Règlement de compte. Blessé par les conclusions du rapport de la commission d‘enquête du Grand Conseil neuchâtelois (CEP), Frédéric Hainard dénonce un règlement de compte politique. «L’engagement de mon amie dans mon département était une erreur qui a été habilement exploitée par deux sinistres personnages: Jean Studer et Claude Nicati [actuels conseillers d’Etat]», dit-il.

Erreurs. S’il reconnaît avoir commis des erreurs, il estime que la CEP n’a pas été honnête, car elle n’a pas tenu compte des succès du Département neuchâtelois de l’Economie. Ce qu‘il regrette amèrement.

Avocat. Il s’est aujourd’hui refugié dans son étude d’avocat. L’exercice du droit paraît moins ingrat à l’ancien conseiller d’Etat . «En droit, le doute profite à l’accusé. En politique, il le condamne», conclut-il.

Le Neuchâtelois Frédéric Hainard est élu à 33 à l’exécutif de son canton fin avril 2009.

Moins d’un an plus tard, les conflits personnels avec plusieurs collègues – dont certains datent d’avant l’entrée en fonction du ministre – occupent discussions de bistrots et gazettes, qui y vont de leurs révélations sur son style cavalier sur le terrain en particulier.
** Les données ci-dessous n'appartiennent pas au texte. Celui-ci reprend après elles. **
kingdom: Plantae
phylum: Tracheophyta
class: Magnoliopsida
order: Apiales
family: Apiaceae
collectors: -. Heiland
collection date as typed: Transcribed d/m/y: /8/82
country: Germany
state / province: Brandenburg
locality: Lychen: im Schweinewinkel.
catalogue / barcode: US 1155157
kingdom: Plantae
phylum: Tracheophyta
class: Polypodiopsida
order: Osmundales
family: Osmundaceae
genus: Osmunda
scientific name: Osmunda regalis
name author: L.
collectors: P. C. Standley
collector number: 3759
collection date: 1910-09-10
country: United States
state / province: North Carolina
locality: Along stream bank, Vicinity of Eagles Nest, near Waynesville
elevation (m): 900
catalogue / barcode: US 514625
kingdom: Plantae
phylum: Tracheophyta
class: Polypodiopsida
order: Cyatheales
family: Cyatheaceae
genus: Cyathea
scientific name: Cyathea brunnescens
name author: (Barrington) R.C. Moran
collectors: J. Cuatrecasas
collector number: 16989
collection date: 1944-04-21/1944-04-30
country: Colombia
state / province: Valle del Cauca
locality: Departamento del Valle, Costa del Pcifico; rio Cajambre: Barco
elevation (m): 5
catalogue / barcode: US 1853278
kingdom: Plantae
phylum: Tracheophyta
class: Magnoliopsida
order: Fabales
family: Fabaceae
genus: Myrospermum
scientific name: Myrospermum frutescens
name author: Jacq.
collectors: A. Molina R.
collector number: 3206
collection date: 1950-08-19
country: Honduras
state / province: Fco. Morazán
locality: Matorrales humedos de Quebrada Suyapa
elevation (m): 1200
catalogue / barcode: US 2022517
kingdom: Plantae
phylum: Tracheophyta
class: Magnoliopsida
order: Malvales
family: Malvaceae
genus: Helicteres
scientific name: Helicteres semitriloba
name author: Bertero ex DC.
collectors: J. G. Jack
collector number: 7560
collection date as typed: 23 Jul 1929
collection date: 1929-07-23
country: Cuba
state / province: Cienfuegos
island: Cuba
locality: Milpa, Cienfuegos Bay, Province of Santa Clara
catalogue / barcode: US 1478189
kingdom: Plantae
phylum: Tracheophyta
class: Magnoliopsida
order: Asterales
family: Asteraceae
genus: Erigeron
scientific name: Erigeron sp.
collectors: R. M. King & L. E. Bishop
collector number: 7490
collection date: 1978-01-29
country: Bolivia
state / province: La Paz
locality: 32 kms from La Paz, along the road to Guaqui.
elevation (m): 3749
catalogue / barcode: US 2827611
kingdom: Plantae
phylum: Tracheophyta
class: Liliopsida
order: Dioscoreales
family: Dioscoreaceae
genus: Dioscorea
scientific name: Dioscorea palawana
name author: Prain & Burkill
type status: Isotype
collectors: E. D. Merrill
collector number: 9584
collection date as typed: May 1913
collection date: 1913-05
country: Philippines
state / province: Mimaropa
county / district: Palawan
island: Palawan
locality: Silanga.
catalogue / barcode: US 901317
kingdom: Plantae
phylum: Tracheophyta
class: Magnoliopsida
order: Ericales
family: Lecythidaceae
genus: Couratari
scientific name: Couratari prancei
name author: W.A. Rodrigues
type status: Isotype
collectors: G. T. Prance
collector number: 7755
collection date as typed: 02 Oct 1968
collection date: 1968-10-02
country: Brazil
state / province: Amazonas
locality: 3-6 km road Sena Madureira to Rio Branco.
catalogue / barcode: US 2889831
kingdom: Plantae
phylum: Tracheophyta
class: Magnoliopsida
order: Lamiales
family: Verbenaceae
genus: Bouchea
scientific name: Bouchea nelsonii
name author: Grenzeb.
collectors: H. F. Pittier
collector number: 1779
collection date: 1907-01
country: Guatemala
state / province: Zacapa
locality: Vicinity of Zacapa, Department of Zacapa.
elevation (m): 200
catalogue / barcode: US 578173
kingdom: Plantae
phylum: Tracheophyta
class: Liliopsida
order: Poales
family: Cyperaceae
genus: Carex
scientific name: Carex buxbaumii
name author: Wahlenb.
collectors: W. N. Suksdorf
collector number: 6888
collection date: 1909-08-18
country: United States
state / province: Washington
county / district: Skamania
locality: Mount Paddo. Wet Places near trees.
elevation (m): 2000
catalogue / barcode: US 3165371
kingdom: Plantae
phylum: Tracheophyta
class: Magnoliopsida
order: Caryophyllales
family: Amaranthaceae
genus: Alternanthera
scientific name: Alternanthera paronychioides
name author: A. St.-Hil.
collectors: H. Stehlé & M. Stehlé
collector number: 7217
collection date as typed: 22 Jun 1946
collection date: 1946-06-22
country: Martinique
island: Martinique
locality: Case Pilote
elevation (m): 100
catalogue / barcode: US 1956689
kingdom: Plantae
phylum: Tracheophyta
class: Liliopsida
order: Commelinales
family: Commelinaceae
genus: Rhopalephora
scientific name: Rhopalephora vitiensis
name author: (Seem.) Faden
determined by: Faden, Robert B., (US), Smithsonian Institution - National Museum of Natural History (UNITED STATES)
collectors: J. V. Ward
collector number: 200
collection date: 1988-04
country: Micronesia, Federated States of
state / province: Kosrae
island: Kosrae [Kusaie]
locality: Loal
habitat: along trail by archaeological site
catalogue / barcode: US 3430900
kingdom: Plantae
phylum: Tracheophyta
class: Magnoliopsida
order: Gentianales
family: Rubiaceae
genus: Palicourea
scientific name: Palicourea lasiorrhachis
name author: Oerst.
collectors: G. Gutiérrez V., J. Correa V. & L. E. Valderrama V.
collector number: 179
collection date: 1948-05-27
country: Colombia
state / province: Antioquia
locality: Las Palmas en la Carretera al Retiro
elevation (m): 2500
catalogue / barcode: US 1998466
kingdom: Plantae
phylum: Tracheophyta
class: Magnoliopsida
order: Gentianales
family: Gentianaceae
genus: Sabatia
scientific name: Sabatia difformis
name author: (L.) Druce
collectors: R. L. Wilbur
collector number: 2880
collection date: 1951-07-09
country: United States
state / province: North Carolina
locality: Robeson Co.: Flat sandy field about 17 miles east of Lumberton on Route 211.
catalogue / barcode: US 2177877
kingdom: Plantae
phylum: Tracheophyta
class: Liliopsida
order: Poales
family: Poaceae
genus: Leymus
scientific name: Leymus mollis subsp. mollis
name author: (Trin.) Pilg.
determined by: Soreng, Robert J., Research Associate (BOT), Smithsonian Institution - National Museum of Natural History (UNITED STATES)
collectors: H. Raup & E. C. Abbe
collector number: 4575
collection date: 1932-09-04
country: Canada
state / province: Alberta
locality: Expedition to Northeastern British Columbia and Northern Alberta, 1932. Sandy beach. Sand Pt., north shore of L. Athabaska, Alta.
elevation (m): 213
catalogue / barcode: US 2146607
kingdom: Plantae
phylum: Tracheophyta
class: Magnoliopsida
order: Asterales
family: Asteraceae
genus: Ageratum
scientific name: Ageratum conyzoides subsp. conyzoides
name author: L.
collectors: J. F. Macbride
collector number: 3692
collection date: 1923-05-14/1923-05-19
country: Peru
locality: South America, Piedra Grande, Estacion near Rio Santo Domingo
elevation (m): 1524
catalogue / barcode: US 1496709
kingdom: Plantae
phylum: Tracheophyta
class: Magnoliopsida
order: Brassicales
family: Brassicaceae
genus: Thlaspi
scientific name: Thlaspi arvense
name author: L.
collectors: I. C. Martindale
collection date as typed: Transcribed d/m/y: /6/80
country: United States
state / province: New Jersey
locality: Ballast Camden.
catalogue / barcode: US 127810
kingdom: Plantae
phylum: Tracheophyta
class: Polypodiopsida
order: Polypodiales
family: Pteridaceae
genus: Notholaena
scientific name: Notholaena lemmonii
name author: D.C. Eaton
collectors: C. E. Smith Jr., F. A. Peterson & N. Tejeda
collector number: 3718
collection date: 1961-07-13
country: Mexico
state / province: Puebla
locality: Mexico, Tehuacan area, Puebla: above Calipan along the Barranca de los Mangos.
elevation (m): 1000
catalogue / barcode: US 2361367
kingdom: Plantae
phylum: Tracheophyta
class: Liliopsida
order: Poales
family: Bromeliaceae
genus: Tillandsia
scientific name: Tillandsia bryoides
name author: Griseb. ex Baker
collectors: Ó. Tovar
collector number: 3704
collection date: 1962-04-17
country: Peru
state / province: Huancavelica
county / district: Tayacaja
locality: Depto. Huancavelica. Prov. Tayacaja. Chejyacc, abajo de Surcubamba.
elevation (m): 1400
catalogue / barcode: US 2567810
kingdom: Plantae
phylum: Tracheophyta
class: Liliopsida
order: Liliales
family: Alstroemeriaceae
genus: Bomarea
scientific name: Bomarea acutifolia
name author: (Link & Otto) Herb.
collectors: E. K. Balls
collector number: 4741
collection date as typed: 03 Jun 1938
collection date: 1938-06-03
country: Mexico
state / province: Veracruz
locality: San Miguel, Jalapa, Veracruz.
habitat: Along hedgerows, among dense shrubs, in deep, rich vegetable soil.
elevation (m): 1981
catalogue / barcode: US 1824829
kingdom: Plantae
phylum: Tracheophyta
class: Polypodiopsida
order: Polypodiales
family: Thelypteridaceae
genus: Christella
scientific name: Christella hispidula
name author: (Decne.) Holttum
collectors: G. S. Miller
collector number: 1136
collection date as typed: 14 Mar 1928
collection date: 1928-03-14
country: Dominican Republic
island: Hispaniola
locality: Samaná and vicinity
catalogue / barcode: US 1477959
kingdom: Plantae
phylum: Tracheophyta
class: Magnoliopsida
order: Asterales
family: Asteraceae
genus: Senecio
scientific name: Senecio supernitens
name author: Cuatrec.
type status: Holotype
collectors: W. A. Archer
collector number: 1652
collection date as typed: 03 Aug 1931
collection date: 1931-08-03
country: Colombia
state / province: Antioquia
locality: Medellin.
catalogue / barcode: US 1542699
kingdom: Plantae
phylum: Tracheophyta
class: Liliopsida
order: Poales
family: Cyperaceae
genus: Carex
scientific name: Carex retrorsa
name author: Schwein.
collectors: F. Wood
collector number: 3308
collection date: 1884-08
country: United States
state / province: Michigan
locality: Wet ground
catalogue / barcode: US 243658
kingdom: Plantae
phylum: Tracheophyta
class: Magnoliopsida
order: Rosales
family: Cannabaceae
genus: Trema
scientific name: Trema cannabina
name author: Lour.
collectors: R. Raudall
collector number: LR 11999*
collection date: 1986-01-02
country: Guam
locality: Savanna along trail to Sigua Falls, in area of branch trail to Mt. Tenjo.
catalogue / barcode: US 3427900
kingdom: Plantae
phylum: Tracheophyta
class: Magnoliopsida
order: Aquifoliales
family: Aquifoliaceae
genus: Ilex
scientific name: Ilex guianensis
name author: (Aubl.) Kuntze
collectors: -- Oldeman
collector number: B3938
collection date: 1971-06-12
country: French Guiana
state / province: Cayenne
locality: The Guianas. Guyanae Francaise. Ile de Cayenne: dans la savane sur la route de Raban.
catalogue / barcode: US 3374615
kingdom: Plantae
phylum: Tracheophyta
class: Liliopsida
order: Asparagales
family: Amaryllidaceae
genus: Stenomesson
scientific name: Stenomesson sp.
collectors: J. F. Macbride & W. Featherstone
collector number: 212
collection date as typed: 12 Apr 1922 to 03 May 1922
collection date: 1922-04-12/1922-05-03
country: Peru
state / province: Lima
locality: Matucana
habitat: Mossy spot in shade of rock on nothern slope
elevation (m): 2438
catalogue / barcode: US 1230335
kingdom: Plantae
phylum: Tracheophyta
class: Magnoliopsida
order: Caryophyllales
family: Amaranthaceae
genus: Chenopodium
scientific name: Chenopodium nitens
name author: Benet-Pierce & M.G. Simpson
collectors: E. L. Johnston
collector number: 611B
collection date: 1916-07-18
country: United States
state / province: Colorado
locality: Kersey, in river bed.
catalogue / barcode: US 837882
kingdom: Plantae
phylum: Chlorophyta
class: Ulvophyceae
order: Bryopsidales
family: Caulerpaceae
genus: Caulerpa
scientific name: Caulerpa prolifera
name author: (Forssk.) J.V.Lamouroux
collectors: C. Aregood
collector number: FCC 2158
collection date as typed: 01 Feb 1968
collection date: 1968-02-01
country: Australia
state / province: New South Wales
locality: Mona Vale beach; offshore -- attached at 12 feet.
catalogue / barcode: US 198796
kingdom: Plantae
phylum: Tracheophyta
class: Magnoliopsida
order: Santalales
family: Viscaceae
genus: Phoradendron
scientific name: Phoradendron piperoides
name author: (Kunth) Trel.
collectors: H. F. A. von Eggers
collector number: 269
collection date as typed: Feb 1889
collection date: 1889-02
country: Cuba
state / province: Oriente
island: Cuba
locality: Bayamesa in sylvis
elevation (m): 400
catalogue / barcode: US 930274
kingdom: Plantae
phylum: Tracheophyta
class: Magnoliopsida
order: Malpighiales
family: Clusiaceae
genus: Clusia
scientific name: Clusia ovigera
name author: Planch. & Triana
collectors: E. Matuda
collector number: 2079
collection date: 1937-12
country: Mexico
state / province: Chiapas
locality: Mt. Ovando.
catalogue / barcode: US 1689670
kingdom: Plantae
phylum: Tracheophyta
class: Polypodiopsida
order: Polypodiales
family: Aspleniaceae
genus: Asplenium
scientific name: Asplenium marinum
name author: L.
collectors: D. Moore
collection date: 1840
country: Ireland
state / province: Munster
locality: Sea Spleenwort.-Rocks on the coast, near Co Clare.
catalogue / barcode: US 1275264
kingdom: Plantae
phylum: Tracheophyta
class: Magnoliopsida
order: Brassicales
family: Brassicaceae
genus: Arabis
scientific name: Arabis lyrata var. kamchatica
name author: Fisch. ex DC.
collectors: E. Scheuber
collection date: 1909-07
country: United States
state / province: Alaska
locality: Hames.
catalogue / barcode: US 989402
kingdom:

Fin mai 2010, le parlement cantonal opte pour la mise en place d’une commission d’enquête parlementaire. Frédéric Hainard démissionne en août, avec effet à fin octobre, après avoir pris connaissance de documents de la CEP.

En novembre, les électeurs neuchâtelois lui choisissent un remplaçant dans les urnes, son collègue de parti Thierry Grosjean.

Fin janvier 2011, l’immunité de Frédéric Hainard est levée par le Parlement cantonal afin de permettre à la justice d’enquêter. Et sur le plan politique, la CEP rend ses conclusions le 20 avril.